The budget bill currently under consideration in Congress is big — and it’s complicated. The 1,000-plus page document is full of tax and spending cuts, including some significant changes that will impact pharma and the larger healthcare industry.
The legislation, which was narrowly approved in the House last month and is now in the hands of the Senate, includes reforms to pharmacy benefit managers and the Inflation Reduction Act.
But the bill’s path forward is uncertain. Senate Republicans need a 51-vote majority to pass the mammoth legislation through the budget reconciliation process, but divides among GOP members are making a self-imposed July 4 deadline murky, according to recent reports. Namely, Senators are split over spending cuts, including billions from Medicaid and Medicare, and the bill’s potential to add trillions to the national deficit.
Meanwhile, pharma needs to be aware of key reforms in the bill, which contains both wins and losses for the industry.
IRA reforms
Industry advocates have pushed for reforms to the IRA since it passed during the Biden administration, with the focus squarely on the Medicare drug price negotiation program.
Currently, the program exempts orphan drugs from price negotiations if they only have one indication for rare disease. The law made it less likely for pharma companies to pursue more rare disease indications, according to industry groups such as the National Pharmaceutical Council. A brief by the council found that the percentage of orphan drugs that received a second indication dropped 48% after passage of the IRA.
The budget bill proposes adjusting this rule to extend the exemption to orphan drugs that treat “one or more rare diseases or conditions.”
Another sought-after reform is notably absent from the budget bill, even after significant industry lobbying efforts over the past few years. Known as the pill penalty, the IRA currently makes small molecule drugs eligible for price negotiations after nine years, while biologics are granted 13 years. Lobbyists argue the law has had an impact on R&D and investments by disincentivizing small molecule drugs, including the discontinuation of 51 research programs and 26 drugs, according to Incubate, a coalition for venture capitalists that tracks investment impacts of the IRA.

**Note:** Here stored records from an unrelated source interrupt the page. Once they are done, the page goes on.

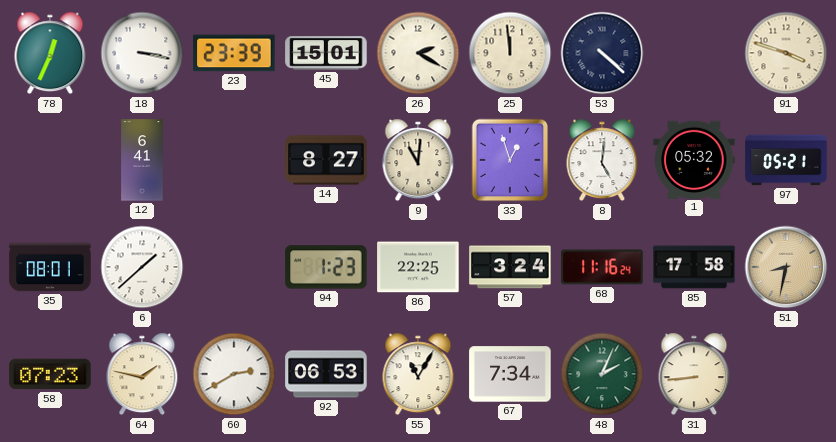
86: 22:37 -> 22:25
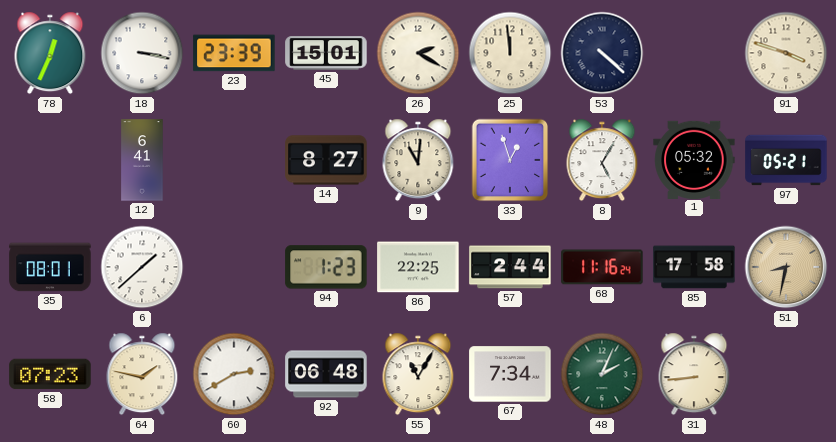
8: 5:01 -> 5:05
57: 3:24 -> 2:44
92: 06:53 -> 06:48
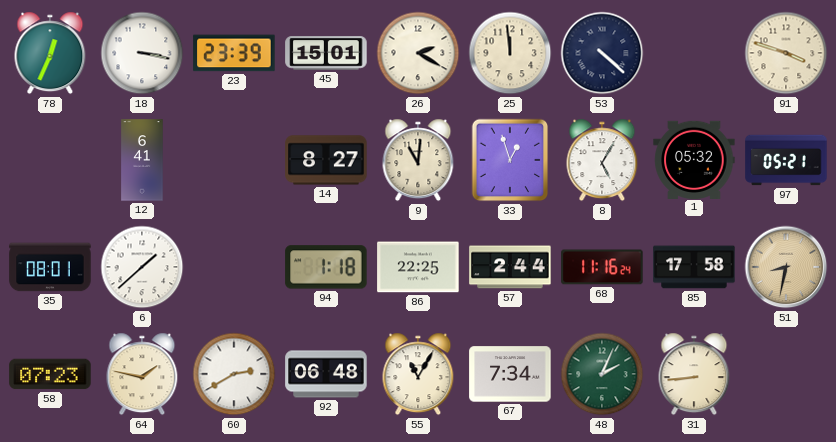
94: 1:23 -> 1:18
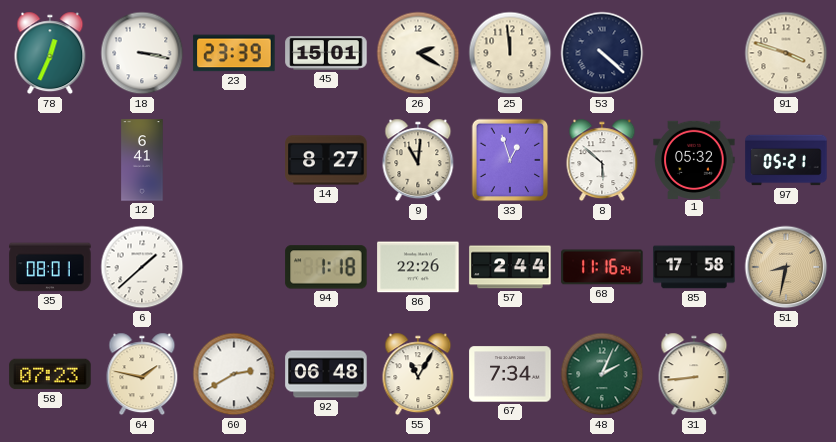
8: 5:05 -> 5:52
86: 22:25 -> 22:26
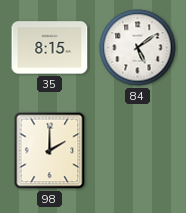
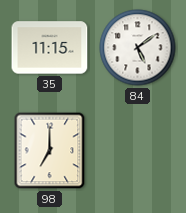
35: 8:15 -> 11:15
98: 2:00 -> 7:00
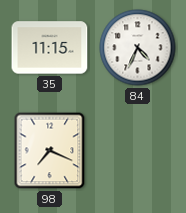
84: 5:09 -> 4:34
98: 7:00 -> 7:19
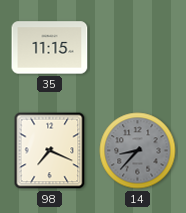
84: 4:34 -> none
14: none -> 8:37
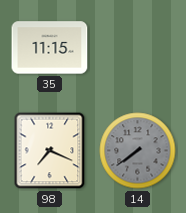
14: 8:37 -> 7:39
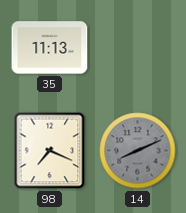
35: 11:15 -> 11:13
14: 7:39 -> 8:11
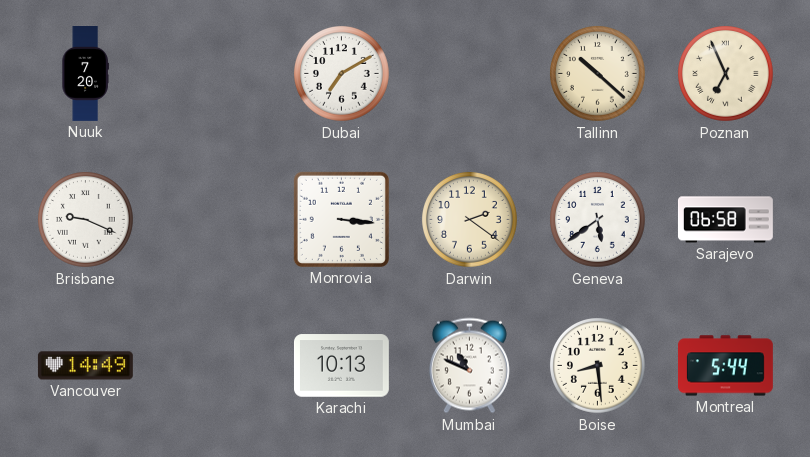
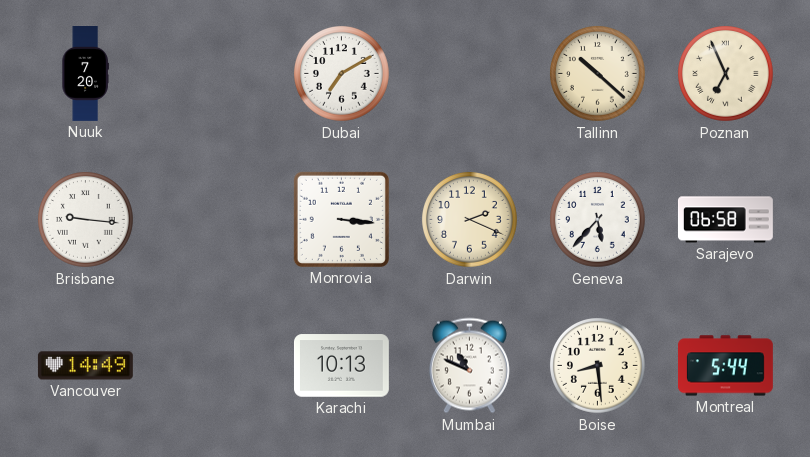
Brisbane: 9:19 -> 9:16
Darwin: 2:21 -> 2:19
Geneva: 5:39 -> 5:37
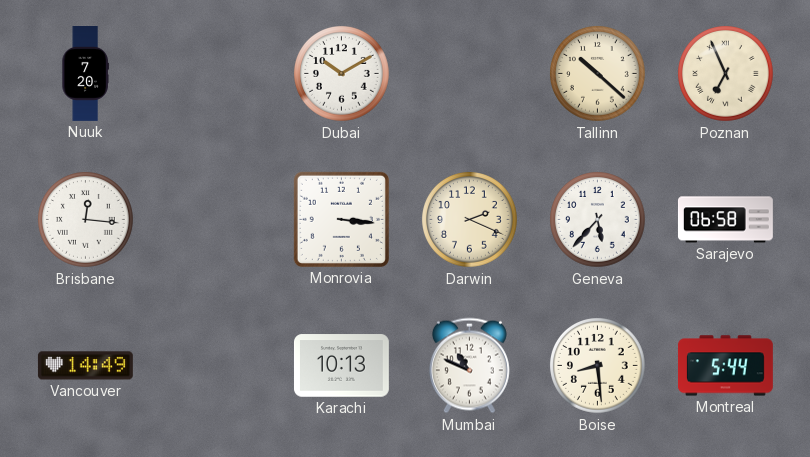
Dubai: 7:10 -> 10:10
Brisbane: 9:16 -> 12:16
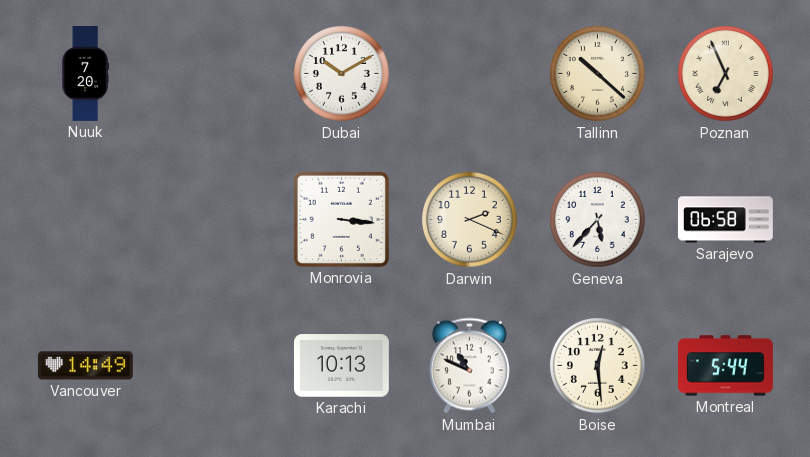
Brisbane: 12:16 -> none
Boise: 8:29 -> 12:29
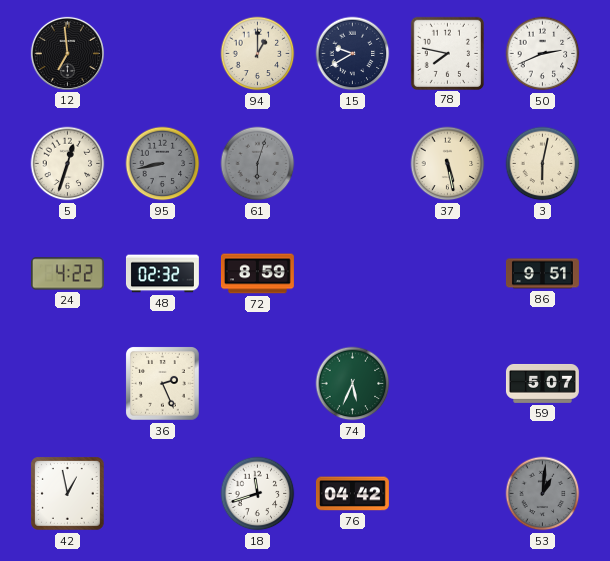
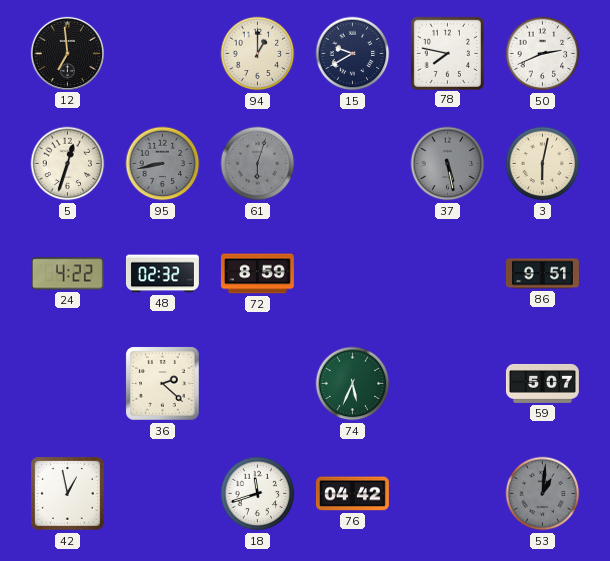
37 dial: cream -> grey
36: 2:26 -> 2:22
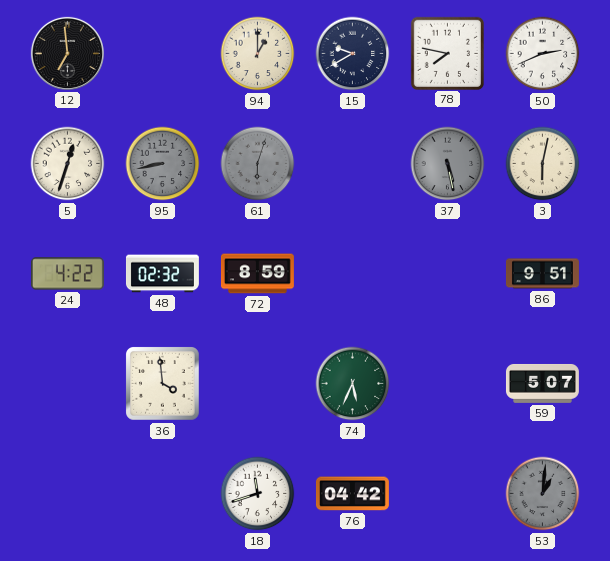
36: 2:22 -> 3:59
42: 12:58 -> none
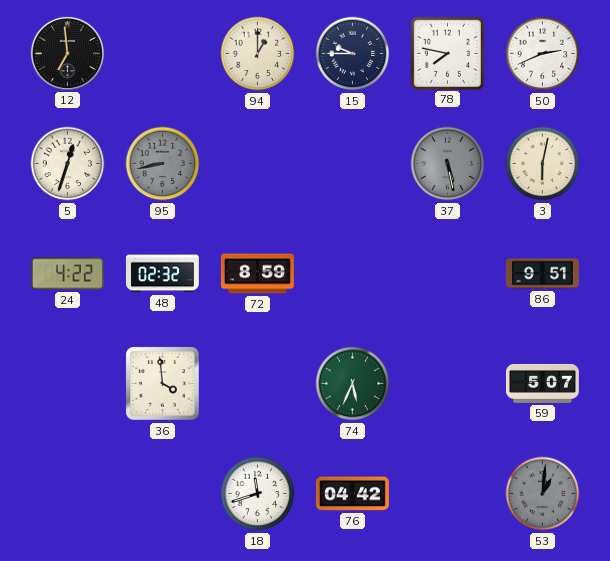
15: 9:40 -> 9:45
61: 6:03 -> none
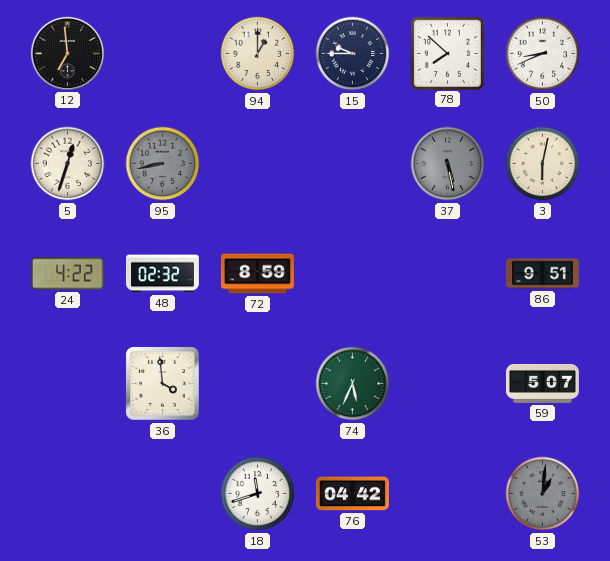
78: 7:47 -> 7:52
50: 2:41 -> 8:41
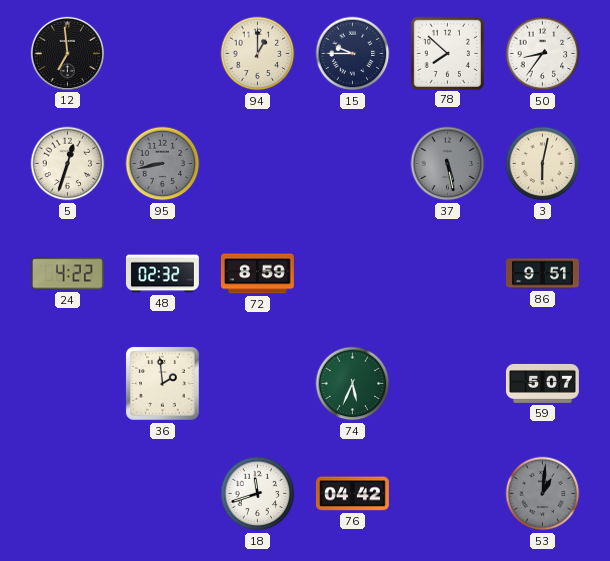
50: 8:41 -> 8:36
36: 3:59 -> 1:59
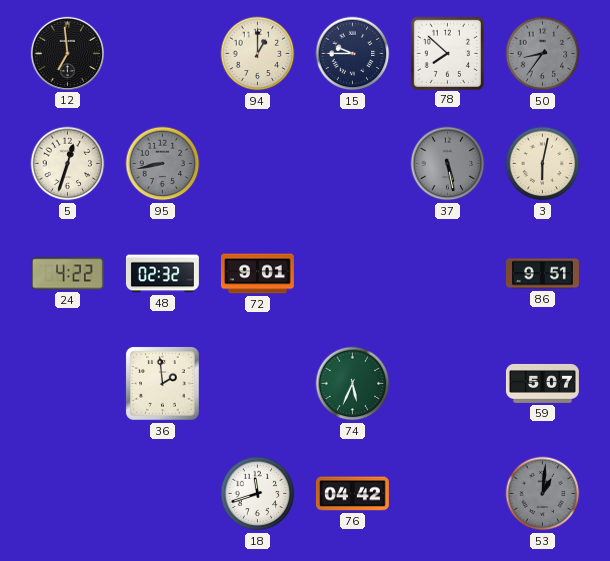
50 dial: white -> grey
72: 8:59 -> 9:01
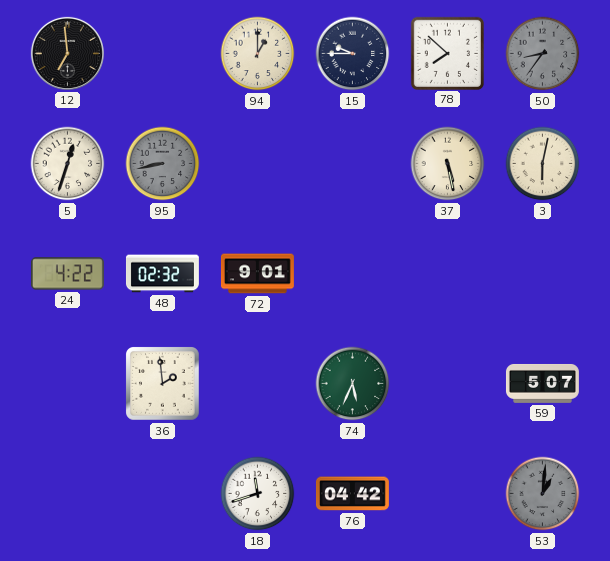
37 dial: grey -> cream
86: 9:51 -> none
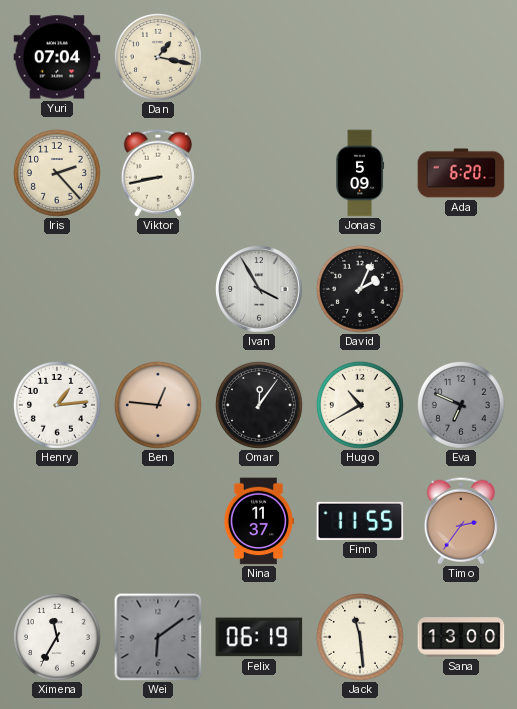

Expectations were high that the reform would be included in Republicans’ budget agenda. President Donald Trump even included the fix in an April executive order that aimed to lower drug prices.
Congress could pass a pill penalty fix on its own — a standalone bill called the Ensuring Pathways to Innovative Cures (EPIC) Act was introduced in Congress earlier this year, but it has yet to be approved.
"While the current draft of the budget reconciliation package does not include a fix for the pill penalty, we remain encouraged that there are still viable legislative vehicles to address this issue in the near term,” John Stanford, founder and executive director of Incubate, told PharmaVoice. “We urge the Senate to find a way to address the pill penalty in reconciliation. If that doesn't happen, the next step would be passing the EPIC Act to restore parity for small molecule drugs and biologics — and send a clear signal that small molecule innovation is a national priority."
PBM changes
The budget bill also includes another win from pharma’s lobbying agenda that takes aim at pharmacy benefit managers, which the industry has long blamed for drug prices in the U.S. PBMs are also a target for Trump in his “most favored nation” policy that would “totally cut out the famous middleman” and allow direct pharmaceutical sales to Americans at the same prices paid by other countries.
While the budget bill doesn’t include all the PBM reforms that have been considered in the past few years, there are some “modest” changes related to federal health programs, Bloomberg stated.
The bill prohibits spread pricing, which is a practice where PBMs charge health plans, in this case Medicaid, higher prices than what they reimburse pharmacies for the same drugs. PBMs would no longer be able to pocket the difference as profit if the bill passes. Plus, the package would require all rebates or discounts received by PBMs to be passed on to a Medicare Part D plan sponsor, according to a recent brief by Mintz. PBMs would also be limited to collecting only service fees as compensation, and would have to follow new reporting requirements about the drugs they cover, their average acquisition costs, rebates and more.
Other PBM reforms may be on Congress’ agenda outside of the budget bill later this year, and the Senate could still amend the proposed budget bill to get it across the finish line. For example, the Senate was close to passing a comprehensive PBM reform package at the end of 2024 that also included the prohibition of spread pricing, but Republicans nixed the bill, targeting inclusion in their budget package instead, according to Mintz, which expects that at least some PBM reforms will be passed this year.